Текст:
Я говорю о семье Михаила Соловьева, сына великого историка, которая жила этажом ниже. Или – о «форточке в жизнь», как образно назвал ее Белый. Именно здесь, еще до «кружка плоской крыши», образовался «кружок чайного стола». У Соловьевых сходились Ключевский, Трубецкой, поэт Фет, уже известный всем Мережковский и малоизвестный Брюсов, и сюда Борю, который только и мог поражать всех тем, что умел вертикально держать на носу палку, пригласят как равного. Вообще в нижней квартире всё было не как у всех. Картины, ассирийские фрески, обои и кресла цвета «бискр» и – вечный «художественный беспорядок». Особо оригинальным был брат хозяина квартиры, знаменитый философ и поэт Владимир Соловьев, человек с лицом апостола, с душой «беса из пекла» и с глазами, как у «василиска», – то зелеными, то фиолетовой синевы. Бог и дьявол, святость и кощунство – вот что удивит Белого в нем. Он не мог не поразиться, что философ, как отметит еще Амфитеатров, легко брался доказать, что даже дважды два – пять. «Чувствуем, что это шутка, – вспоминал Амфитеатров, – а жутко как-то. Логика острая, неумолимая, сарказмы страшные… Умолк – мы только руками развели: видим действительно дважды два… пять…»
Баснословное было время! Век оригиналов. Брюсов, к примеру, любил исчезать в темноте. Гасил в компании свет, а когда его зажигали, поэта и след простыл. Гиппиус любила поднять бокал и сказать: «Ну, за конец света!..» А поэт Пяст подсчитывал количество ударений в цоканье соловья. Неудивительно, что и Белый мог сидеть на уличной скамье и искать «идею» прохожего, автомобиля, фыркнувшего мимо, или дерева рядом. Удивительно, что «идею» себя не мог найти. «Кто я? Композитор, философ, биолог, поэт, литератор или критик?» Больше думал, что – критик. Первые стихи показал отцу – тот высмеял, другу – тот не понял. И лишь два человека сразу сказали: «Вы писатель». Сказали – и почти сразу погибли.

Задание: Что, согласно тексту, любила говорить Гиппиус, поднимая бокал? Записи здесь не понадобятся.

Исходные данные:
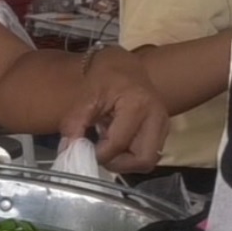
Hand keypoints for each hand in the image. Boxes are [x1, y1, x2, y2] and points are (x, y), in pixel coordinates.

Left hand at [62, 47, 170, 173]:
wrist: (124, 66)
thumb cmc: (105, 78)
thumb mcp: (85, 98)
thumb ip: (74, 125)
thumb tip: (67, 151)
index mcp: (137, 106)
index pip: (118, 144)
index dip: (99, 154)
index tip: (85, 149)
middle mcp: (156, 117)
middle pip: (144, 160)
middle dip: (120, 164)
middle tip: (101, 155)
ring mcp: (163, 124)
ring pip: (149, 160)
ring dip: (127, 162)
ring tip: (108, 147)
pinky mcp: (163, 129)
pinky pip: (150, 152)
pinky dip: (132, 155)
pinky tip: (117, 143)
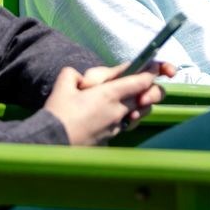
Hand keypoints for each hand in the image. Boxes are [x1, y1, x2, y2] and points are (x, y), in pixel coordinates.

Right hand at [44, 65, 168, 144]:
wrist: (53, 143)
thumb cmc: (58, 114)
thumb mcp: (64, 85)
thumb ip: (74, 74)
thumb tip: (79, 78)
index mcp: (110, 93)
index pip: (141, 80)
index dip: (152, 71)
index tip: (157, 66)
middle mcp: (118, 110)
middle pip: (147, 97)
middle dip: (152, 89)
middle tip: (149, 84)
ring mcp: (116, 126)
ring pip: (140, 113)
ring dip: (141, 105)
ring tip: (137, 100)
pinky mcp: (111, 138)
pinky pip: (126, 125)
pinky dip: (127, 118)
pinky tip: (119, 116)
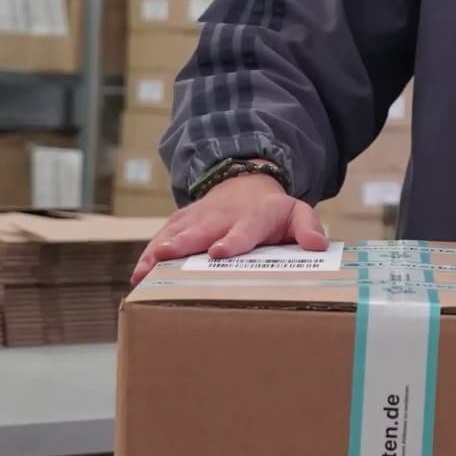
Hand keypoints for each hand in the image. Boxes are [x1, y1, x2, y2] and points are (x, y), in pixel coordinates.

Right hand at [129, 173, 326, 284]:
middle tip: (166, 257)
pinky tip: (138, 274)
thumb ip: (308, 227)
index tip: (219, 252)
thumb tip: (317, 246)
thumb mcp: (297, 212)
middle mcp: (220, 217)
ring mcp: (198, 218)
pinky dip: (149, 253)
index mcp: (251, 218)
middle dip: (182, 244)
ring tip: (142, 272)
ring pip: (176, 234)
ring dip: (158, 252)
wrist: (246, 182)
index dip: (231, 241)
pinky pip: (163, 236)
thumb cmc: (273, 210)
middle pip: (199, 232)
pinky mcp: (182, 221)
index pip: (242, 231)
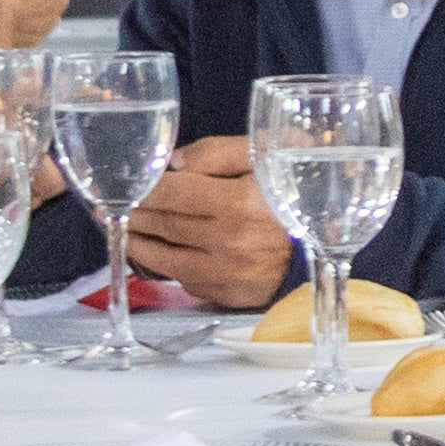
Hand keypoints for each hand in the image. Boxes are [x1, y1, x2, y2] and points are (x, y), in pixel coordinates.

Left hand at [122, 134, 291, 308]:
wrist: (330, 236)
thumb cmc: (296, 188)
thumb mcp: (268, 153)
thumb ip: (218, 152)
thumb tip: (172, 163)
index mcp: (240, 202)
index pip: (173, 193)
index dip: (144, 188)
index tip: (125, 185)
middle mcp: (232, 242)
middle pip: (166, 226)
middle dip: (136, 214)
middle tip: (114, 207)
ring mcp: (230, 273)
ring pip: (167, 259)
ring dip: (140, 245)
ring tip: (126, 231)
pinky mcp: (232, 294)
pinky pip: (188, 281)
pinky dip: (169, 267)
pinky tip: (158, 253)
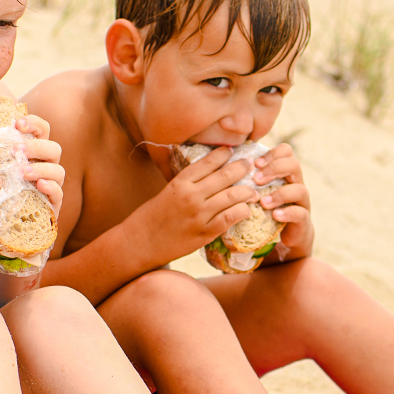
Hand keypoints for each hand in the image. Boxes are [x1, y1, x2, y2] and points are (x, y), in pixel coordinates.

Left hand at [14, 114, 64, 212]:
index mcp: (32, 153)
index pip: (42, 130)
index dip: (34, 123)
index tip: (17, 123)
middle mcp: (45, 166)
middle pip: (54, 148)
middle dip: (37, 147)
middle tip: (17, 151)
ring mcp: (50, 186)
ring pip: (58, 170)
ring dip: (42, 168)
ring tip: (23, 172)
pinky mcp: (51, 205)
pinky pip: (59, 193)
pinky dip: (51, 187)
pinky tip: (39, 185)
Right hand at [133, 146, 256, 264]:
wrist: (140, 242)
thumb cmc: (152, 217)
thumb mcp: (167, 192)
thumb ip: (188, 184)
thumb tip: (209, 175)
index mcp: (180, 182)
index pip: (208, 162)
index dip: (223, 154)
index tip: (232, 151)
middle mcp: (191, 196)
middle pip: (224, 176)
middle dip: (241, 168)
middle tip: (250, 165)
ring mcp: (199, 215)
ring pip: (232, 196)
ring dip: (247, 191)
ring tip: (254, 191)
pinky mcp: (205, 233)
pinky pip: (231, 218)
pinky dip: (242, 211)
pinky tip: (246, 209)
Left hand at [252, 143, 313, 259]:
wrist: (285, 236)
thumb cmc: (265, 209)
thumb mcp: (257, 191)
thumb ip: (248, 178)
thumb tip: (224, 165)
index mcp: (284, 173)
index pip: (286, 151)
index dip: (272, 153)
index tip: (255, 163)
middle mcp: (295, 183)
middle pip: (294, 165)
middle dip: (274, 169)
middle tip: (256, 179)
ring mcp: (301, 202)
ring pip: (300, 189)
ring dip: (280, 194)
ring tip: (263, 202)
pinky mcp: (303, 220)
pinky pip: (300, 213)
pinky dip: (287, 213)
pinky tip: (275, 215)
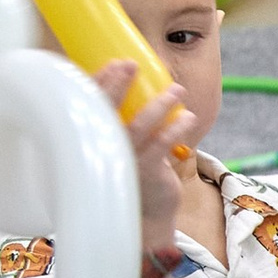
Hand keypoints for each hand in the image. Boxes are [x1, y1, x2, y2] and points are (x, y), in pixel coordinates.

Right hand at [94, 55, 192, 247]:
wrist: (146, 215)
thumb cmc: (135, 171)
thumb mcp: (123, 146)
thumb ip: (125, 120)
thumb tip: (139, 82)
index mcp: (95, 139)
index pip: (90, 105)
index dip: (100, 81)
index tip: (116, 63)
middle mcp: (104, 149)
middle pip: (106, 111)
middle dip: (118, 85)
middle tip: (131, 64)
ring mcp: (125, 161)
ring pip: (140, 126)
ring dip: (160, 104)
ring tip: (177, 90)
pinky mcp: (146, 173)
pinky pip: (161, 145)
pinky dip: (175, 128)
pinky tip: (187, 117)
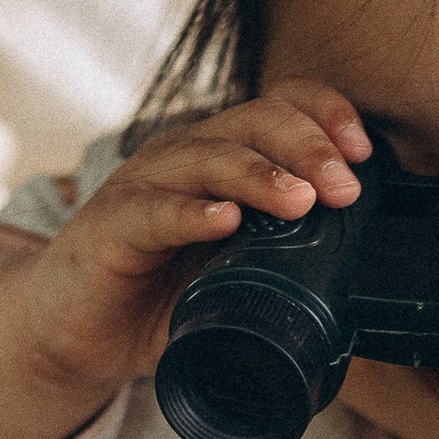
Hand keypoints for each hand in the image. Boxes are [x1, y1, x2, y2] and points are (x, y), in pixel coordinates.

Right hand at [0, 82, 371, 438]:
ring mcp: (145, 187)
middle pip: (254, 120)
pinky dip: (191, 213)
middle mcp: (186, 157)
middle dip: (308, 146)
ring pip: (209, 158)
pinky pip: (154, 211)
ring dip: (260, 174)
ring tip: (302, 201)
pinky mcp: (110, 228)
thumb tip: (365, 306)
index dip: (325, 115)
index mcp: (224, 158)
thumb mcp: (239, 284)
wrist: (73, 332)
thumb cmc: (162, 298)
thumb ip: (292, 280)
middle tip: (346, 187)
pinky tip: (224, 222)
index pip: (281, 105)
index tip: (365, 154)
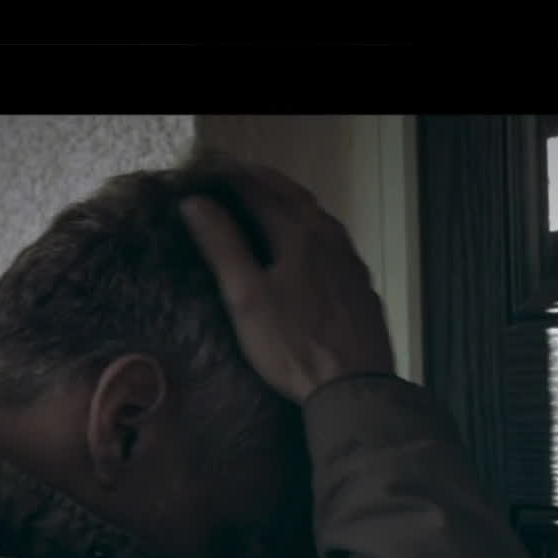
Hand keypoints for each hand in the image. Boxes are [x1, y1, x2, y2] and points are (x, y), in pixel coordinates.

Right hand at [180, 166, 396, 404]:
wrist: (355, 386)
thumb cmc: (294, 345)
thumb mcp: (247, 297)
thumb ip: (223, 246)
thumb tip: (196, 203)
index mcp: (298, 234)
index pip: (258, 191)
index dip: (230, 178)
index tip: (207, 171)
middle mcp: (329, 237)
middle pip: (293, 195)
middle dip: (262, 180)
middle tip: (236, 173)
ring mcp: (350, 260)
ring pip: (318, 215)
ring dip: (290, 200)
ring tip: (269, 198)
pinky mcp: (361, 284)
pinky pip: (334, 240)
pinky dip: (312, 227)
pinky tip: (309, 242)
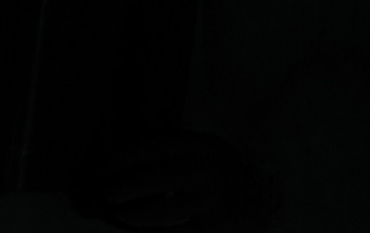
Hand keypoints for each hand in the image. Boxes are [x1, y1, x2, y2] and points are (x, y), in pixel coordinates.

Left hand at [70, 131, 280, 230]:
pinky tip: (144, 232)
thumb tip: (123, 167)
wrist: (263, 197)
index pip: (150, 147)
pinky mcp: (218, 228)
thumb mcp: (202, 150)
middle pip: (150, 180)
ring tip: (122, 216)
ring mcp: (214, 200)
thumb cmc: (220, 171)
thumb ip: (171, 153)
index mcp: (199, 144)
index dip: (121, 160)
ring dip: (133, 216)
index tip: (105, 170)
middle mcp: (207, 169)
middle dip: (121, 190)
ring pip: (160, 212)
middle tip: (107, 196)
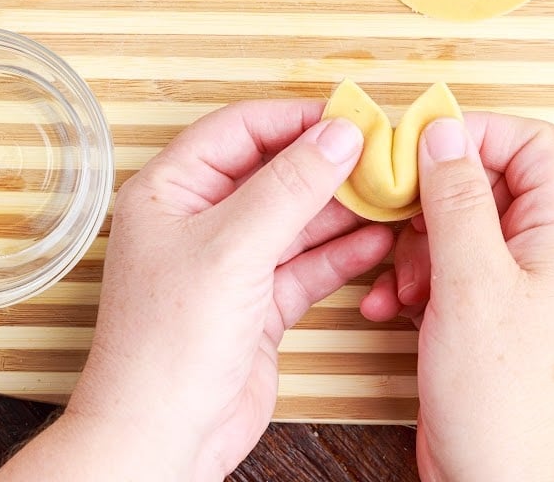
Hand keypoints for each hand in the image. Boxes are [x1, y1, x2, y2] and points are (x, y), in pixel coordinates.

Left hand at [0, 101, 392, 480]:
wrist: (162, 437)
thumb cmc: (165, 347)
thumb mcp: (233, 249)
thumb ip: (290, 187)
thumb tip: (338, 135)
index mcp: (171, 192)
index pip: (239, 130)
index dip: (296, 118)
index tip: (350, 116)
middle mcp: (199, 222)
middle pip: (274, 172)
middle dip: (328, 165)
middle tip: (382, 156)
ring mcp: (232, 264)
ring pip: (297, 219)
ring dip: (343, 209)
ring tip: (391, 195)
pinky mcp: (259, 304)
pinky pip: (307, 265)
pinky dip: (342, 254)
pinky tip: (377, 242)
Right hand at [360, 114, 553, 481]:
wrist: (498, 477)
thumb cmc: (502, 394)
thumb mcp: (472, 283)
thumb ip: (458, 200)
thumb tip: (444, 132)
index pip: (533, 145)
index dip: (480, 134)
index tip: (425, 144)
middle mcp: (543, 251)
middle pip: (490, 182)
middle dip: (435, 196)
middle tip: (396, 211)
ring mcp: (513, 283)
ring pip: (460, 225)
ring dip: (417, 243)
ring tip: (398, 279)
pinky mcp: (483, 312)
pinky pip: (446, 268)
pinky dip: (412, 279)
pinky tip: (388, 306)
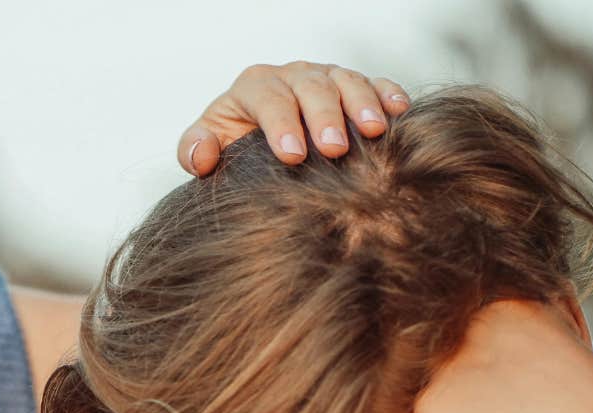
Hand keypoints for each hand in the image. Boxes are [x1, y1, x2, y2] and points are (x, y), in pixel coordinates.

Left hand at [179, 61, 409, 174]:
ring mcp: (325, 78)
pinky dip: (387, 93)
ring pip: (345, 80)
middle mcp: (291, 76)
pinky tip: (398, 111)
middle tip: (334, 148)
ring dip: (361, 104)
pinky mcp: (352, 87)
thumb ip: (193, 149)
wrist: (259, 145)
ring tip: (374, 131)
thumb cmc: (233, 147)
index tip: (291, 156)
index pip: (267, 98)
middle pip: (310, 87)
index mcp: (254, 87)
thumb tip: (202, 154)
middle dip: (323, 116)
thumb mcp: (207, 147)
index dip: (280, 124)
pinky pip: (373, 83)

Результат: «Ну, за конец света!..»